→ **YOUR ASSIGNMENT**
Copy every record that follows, word for word.

(Saved entries)
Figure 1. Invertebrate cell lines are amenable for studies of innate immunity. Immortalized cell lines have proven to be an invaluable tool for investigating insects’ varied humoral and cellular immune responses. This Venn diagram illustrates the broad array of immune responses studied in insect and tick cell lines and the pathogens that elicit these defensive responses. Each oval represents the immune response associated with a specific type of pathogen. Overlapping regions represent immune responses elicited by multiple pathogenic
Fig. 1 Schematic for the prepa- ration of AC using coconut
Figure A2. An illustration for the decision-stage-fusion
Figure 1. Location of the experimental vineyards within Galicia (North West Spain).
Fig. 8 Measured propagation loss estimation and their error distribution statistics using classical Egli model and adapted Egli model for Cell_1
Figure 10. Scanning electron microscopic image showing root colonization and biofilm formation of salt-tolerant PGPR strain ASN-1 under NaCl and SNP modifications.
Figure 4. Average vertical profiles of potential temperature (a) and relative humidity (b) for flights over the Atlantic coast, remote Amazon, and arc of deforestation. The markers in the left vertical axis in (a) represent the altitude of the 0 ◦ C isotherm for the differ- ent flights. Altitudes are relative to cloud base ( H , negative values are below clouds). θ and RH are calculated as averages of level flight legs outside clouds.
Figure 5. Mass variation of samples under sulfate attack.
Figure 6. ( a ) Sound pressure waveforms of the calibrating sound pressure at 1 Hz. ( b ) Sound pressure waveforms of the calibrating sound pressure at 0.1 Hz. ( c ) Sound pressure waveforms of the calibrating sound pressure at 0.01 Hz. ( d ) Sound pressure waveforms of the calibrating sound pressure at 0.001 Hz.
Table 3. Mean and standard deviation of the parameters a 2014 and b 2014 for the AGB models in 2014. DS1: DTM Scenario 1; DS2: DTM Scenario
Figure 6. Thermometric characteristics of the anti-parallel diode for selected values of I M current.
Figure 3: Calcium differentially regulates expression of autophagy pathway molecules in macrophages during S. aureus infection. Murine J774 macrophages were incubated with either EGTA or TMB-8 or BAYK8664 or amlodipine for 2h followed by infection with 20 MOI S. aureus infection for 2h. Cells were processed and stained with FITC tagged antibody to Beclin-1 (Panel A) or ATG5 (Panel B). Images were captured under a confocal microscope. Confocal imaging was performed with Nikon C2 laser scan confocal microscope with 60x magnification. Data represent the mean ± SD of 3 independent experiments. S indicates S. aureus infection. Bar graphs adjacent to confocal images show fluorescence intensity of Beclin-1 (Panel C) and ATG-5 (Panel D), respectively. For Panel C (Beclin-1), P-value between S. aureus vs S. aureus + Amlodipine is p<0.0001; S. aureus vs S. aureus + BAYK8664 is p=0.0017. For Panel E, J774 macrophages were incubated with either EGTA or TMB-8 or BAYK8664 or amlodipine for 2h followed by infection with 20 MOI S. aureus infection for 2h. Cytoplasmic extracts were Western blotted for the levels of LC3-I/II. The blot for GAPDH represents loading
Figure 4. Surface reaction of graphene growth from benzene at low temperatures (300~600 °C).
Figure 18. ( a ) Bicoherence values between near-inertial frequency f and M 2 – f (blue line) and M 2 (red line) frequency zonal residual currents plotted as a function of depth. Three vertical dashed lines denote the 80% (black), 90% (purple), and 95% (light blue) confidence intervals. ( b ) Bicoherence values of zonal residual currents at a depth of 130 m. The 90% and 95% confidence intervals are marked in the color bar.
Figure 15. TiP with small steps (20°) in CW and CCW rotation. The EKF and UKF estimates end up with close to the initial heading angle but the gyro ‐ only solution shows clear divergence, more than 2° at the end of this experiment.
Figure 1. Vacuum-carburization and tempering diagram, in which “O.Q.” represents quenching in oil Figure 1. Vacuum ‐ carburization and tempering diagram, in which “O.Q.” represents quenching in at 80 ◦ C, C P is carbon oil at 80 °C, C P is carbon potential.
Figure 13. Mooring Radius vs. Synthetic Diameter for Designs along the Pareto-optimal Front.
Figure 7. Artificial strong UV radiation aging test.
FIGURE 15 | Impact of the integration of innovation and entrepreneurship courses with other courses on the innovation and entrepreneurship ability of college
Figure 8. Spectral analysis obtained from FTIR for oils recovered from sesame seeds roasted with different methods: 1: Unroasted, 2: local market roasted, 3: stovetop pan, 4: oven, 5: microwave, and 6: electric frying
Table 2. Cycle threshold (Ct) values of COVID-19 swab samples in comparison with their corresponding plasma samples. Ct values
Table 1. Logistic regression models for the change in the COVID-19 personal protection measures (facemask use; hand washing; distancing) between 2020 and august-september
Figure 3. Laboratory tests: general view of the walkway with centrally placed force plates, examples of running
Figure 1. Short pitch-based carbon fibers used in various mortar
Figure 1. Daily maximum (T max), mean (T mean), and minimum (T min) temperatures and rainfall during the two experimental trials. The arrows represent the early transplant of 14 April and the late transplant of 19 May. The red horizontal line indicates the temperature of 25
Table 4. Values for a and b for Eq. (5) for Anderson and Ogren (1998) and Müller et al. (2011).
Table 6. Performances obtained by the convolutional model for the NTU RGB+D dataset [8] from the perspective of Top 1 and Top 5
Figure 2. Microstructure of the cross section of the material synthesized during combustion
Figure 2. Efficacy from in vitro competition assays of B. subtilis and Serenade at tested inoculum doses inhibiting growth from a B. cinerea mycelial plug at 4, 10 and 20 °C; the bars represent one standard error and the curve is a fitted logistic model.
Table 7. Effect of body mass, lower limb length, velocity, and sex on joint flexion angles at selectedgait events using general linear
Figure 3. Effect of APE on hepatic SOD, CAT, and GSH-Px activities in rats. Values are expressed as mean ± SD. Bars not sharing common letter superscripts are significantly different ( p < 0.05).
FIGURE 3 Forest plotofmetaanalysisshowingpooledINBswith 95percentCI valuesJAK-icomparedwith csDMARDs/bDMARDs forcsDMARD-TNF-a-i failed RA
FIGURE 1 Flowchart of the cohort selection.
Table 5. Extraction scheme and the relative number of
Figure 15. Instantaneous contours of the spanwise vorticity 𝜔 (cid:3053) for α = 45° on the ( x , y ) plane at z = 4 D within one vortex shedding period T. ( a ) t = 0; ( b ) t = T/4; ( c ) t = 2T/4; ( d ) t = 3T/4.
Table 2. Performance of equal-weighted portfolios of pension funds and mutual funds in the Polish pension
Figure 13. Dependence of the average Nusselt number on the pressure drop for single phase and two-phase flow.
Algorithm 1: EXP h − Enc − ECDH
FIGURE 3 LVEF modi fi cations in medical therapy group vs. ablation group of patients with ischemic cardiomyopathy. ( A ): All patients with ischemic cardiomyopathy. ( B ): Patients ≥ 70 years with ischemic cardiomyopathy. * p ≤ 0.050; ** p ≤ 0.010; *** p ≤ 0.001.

→ **TASK OUTPUT**
Figure 1. Invertebrate cell lines are amenable for studies of innate immunity. Immortalized cell lines have proven to be an invaluable tool for investigating insects’ varied humoral and cellular immune responses. This Venn diagram illustrates the broad array of immune responses studied in insect and tick cell lines and the pathogens that elicit these defensive responses. Each oval represents the immune response associated with a specific type of pathogen. Overlapping regions represent immune responses elicited by multiple pathogenic
Fig. 1 Schematic for the prepa- ration of AC using coconut
Figure A2. An illustration for the decision-stage-fusion
Figure 1. Location of the experimental vineyards within Galicia (North West Spain).
Fig. 8 Measured propagation loss estimation and their error distribution statistics using classical Egli model and adapted Egli model for Cell_1
Figure 10. Scanning electron microscopic image showing root colonization and biofilm formation of salt-tolerant PGPR strain ASN-1 under NaCl and SNP modifications.
Figure 4. Average vertical profiles of potential temperature (a) and relative humidity (b) for flights over the Atlantic coast, remote Amazon, and arc of deforestation. The markers in the left vertical axis in (a) represent the altitude of the 0 ◦ C isotherm for the differ- ent flights. Altitudes are relative to cloud base ( H , negative values are below clouds). θ and RH are calculated as averages of level flight legs outside clouds.
Figure 5. Mass variation of samples under sulfate attack.
Figure 6. ( a ) Sound pressure waveforms of the calibrating sound pressure at 1 Hz. ( b ) Sound pressure waveforms of the calibrating sound pressure at 0.1 Hz. ( c ) Sound pressure waveforms of the calibrating sound pressure at 0.01 Hz. ( d ) Sound pressure waveforms of the calibrating sound pressure at 0.001 Hz.
Table 3. Mean and standard deviation of the parameters a 2014 and b 2014 for the AGB models in 2014. DS1: DTM Scenario 1; DS2: DTM Scenario
Figure 6. Thermometric characteristics of the anti-parallel diode for selected values of I M current.
Figure 3: Calcium differentially regulates expression of autophagy pathway molecules in macrophages during S. aureus infection. Murine J774 macrophages were incubated with either EGTA or TMB-8 or BAYK8664 or amlodipine for 2h followed by infection with 20 MOI S. aureus infection for 2h. Cells were processed and stained with FITC tagged antibody to Beclin-1 (Panel A) or ATG5 (Panel B). Images were captured under a confocal microscope. Confocal imaging was performed with Nikon C2 laser scan confocal microscope with 60x magnification. Data represent the mean ± SD of 3 independent experiments. S indicates S. aureus infection. Bar graphs adjacent to confocal images show fluorescence intensity of Beclin-1 (Panel C) and ATG-5 (Panel D), respectively. For Panel C (Beclin-1), P-value between S. aureus vs S. aureus + Amlodipine is p<0.0001; S. aureus vs S. aureus + BAYK8664 is p=0.0017. For Panel E, J774 macrophages were incubated with either EGTA or TMB-8 or BAYK8664 or amlodipine for 2h followed by infection with 20 MOI S. aureus infection for 2h. Cytoplasmic extracts were Western blotted for the levels of LC3-I/II. The blot for GAPDH represents loading
Figure 4. Surface reaction of graphene growth from benzene at low temperatures (300~600 °C).
Figure 18. ( a ) Bicoherence values between near-inertial frequency f and M 2 – f (blue line) and M 2 (red line) frequency zonal residual currents plotted as a function of depth. Three vertical dashed lines denote the 80% (black), 90% (purple), and 95% (light blue) confidence intervals. ( b ) Bicoherence values of zonal residual currents at a depth of 130 m. The 90% and 95% confidence intervals are marked in the color bar.
Figure 15. TiP with small steps (20°) in CW and CCW rotation. The EKF and UKF estimates end up with close to the initial heading angle but the gyro ‐ only solution shows clear divergence, more than 2° at the end of this experiment.
Figure 1. Vacuum-carburization and tempering diagram, in which “O.Q.” represents quenching in oil Figure 1. Vacuum ‐ carburization and tempering diagram, in which “O.Q.” represents quenching in at 80 ◦ C, C P is carbon oil at 80 °C, C P is carbon potential.
Figure 13. Mooring Radius vs. Synthetic Diameter for Designs along the Pareto-optimal Front.
Figure 7. Artificial strong UV radiation aging test.
FIGURE 15 | Impact of the integration of innovation and entrepreneurship courses with other courses on the innovation and entrepreneurship ability of college
Figure 8. Spectral analysis obtained from FTIR for oils recovered from sesame seeds roasted with different methods: 1: Unroasted, 2: local market roasted, 3: stovetop pan, 4: oven, 5: microwave, and 6: electric frying
Table 2. Cycle threshold (Ct) values of COVID-19 swab samples in comparison with their corresponding plasma samples. Ct values
Table 1. Logistic regression models for the change in the COVID-19 personal protection measures (facemask use; hand washing; distancing) between 2020 and august-september
Figure 3. Laboratory tests: general view of the walkway with centrally placed force plates, examples of running
Figure 1. Short pitch-based carbon fibers used in various mortar
Figure 1. Daily maximum (T max), mean (T mean), and minimum (T min) temperatures and rainfall during the two experimental trials. The arrows represent the early transplant of 14 April and the late transplant of 19 May. The red horizontal line indicates the temperature of 25
Table 4. Values for a and b for Eq. (5) for Anderson and Ogren (1998) and Müller et al. (2011).
Table 6. Performances obtained by the convolutional model for the NTU RGB+D dataset [8] from the perspective of Top 1 and Top 5
Figure 2. Microstructure of the cross section of the material synthesized during combustion
Figure 2. Efficacy from in vitro competition assays of B. subtilis and Serenade at tested inoculum doses inhibiting growth from a B. cinerea mycelial plug at 4, 10 and 20 °C; the bars represent one standard error and the curve is a fitted logistic model.
Table 7. Effect of body mass, lower limb length, velocity, and sex on joint flexion angles at selectedgait events using general linear
Figure 3. Effect of APE on hepatic SOD, CAT, and GSH-Px activities in rats. Values are expressed as mean ± SD. Bars not sharing common letter superscripts are significantly different ( p < 0.05).
FIGURE 3 Forest plotofmetaanalysisshowingpooledINBswith 95percentCI valuesJAK-icomparedwith csDMARDs/bDMARDs forcsDMARD-TNF-a-i failed RA
FIGURE 1 Flowchart of the cohort selection.
Table 5. Extraction scheme and the relative number of
Figure 15. Instantaneous contours of the spanwise vorticity 𝜔 (cid:3053) for α = 45° on the ( x , y ) plane at z = 4 D within one vortex shedding period T. ( a ) t = 0; ( b ) t = T/4; ( c ) t = 2T/4; ( d ) t = 3T/4.
Table 2. Performance of equal-weighted portfolios of pension funds and mutual funds in the Polish pension
Figure 13. Dependence of the average Nusselt number on the pressure drop for single phase and two-phase flow.
Algorithm 1: EXP h − Enc − ECDH
FIGURE 3 LVEF modi fi cations in medical therapy group vs. ablation group of patients with ischemic cardiomyopathy. ( A ): All patients with ischemic cardiomyopathy. ( B ): Patients ≥ 70 years with ischemic cardiomyopathy. * p ≤ 0.050; ** p ≤ 0.010; *** p ≤ 0.001.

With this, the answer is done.